Source texts of formatted documents:
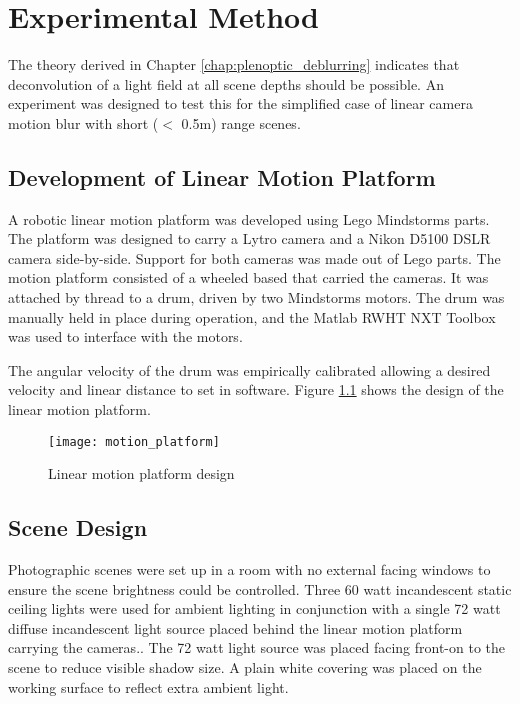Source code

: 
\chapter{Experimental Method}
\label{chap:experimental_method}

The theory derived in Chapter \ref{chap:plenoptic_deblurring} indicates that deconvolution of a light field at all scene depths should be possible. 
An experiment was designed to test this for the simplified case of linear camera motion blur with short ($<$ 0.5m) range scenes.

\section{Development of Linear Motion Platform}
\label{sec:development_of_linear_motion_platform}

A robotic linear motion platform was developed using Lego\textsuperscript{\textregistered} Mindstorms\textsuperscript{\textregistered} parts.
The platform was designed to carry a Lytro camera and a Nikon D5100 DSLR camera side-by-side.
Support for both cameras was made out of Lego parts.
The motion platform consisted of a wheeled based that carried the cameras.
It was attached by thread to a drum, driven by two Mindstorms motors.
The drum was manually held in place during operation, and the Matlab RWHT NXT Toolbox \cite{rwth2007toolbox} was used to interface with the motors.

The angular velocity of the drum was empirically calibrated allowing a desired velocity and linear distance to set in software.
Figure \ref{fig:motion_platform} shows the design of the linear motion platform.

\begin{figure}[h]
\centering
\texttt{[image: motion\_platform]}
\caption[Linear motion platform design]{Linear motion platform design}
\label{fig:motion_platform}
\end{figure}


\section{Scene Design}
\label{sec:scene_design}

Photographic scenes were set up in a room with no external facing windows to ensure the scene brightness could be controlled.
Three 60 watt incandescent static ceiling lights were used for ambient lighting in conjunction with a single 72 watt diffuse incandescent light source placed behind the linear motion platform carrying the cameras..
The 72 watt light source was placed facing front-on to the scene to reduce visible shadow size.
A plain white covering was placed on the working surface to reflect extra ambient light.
...
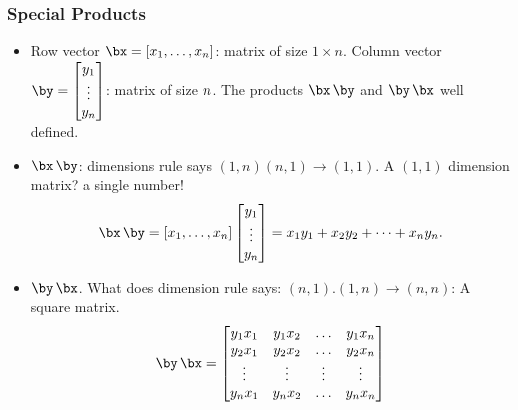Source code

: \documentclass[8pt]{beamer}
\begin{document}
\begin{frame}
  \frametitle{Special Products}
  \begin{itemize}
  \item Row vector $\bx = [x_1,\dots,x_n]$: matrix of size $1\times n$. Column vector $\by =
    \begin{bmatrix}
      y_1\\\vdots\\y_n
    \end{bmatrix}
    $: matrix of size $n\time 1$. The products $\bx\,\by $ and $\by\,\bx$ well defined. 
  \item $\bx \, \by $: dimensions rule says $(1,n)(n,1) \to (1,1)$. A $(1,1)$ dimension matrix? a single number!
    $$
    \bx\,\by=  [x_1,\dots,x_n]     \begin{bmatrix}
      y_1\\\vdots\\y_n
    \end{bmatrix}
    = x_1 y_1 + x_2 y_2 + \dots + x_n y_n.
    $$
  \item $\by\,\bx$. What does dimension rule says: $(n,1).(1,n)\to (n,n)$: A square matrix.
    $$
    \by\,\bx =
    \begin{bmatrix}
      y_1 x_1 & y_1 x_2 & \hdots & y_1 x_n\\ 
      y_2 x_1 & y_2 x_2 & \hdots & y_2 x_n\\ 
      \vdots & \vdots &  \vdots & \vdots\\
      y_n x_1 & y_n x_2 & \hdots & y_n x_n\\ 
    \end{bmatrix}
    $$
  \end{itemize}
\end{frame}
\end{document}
==
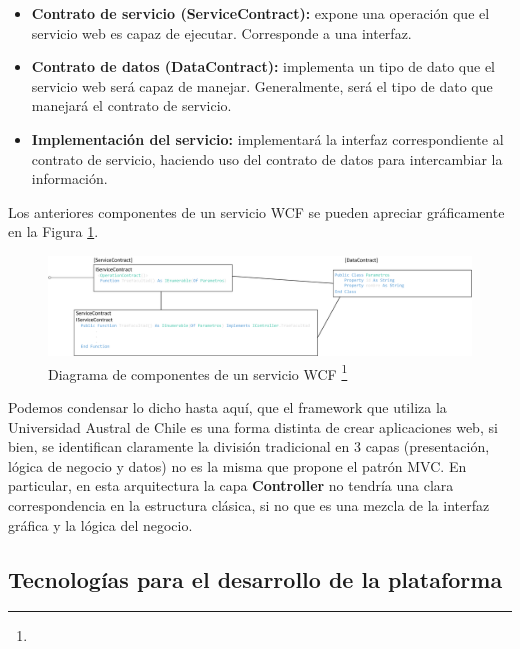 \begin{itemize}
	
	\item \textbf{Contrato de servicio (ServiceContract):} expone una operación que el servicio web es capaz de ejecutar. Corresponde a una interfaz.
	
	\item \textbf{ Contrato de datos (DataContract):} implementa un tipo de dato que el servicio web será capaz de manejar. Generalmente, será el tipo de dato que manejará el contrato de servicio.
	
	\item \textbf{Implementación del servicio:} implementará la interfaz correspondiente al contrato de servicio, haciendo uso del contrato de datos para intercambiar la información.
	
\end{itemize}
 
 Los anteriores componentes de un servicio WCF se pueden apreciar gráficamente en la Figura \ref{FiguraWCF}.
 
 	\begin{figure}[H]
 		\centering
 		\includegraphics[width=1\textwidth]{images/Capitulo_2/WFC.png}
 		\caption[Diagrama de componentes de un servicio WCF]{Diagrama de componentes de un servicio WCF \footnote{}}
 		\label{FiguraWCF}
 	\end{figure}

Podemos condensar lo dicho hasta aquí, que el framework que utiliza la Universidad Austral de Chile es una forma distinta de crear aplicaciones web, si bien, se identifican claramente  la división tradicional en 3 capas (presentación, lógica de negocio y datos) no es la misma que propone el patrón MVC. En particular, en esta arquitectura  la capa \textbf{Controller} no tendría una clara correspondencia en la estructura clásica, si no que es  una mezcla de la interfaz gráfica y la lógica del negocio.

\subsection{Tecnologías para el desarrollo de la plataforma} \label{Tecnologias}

WORK INSTRUCTION: Show each line in the entries that holds the string "light".

EXERCISE ANSWER:
The theory derived in Chapter \ref{chap:plenoptic_deblurring} indicates that deconvolution of a light field at all scene depths should be possible. 
Three 60 watt incandescent static ceiling lights were used for ambient lighting in conjunction with a single 72 watt diffuse incandescent light source placed behind the linear motion platform carrying the cameras..
The 72 watt light source was placed facing front-on to the scene to reduce visible shadow size.
A plain white covering was placed on the working surface to reflect extra ambient light.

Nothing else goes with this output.